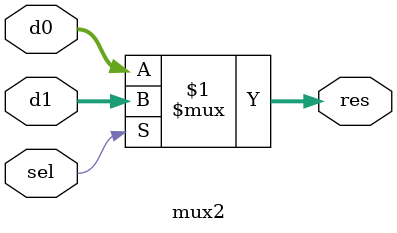
<source format=v>
module zerodetect #(parameter WIDTH = 16)
                   (input [WIDTH - 1:0] a,
                    output              y);
    assign y = (a == 0);
endmodule

module flopenr #(parameter WIDTH = 16)
                (input clk, reset, en,
                 input [WIDTH - 1:0] d,
                 output reg [WIDTH - 1:0] q);
    always @(posedge clk) begin
        if (~reset)  q <= 0;
        else if (en) q <= d;
        else q <= q;
    end
endmodule

module flopenrlow #(parameter WIDTH = 16)
                (input clk, reset, en,
                 input [WIDTH - 1:0] d,
                 output reg [WIDTH - 1:0] q);
    always @(negedge clk) begin
        if (~reset)  q <= 0;
        else if (en) q <= d;
        else q <= q;
    end
endmodule

module flopr #(parameter WIDTH = 16)
              (input clk, reset,
               input      [WIDTH-1:0] d, 
               output reg [WIDTH-1:0] q);

   always @(posedge clk)
      if   (~reset) q <= 0;
      else q <= d;
endmodule

module mux4 #(parameter WIDTH = 16)
             (input      [WIDTH-1:0] d0, d1, d2, d3,
              input      [1:0]       sel, 
              output reg [WIDTH-1:0] res);

   always @(*)
      case(sel)
         2'b00: res <= d0;
         2'b01: res <= d1;
         2'b10: res <= d2;
         2'b11: res <= d3;
      endcase
endmodule

module mux2 #(parameter WIDTH = 16)
             (input  [WIDTH-1:0] d0, d1, 
              input              sel, 
              output [WIDTH-1:0] res);

   assign res = sel ? d1 : d0; 
endmodule
</source>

========================

What you need to do:
Set out exactly the run of lines that begins at the line holding "else q <= d;" and ends at the last line of the data.

Task result:
      else q <= d;
endmodule

module mux4 #(parameter WIDTH = 16)
             (input      [WIDTH-1:0] d0, d1, d2, d3,
              input      [1:0]       sel, 
              output reg [WIDTH-1:0] res);

   always @(*)
      case(sel)
         2'b00: res <= d0;
         2'b01: res <= d1;
         2'b10: res <= d2;
         2'b11: res <= d3;
      endcase
endmodule

module mux2 #(parameter WIDTH = 16)
             (input  [WIDTH-1:0] d0, d1, 
              input              sel, 
              output [WIDTH-1:0] res);

   assign res = sel ? d1 : d0; 
endmodule
</source>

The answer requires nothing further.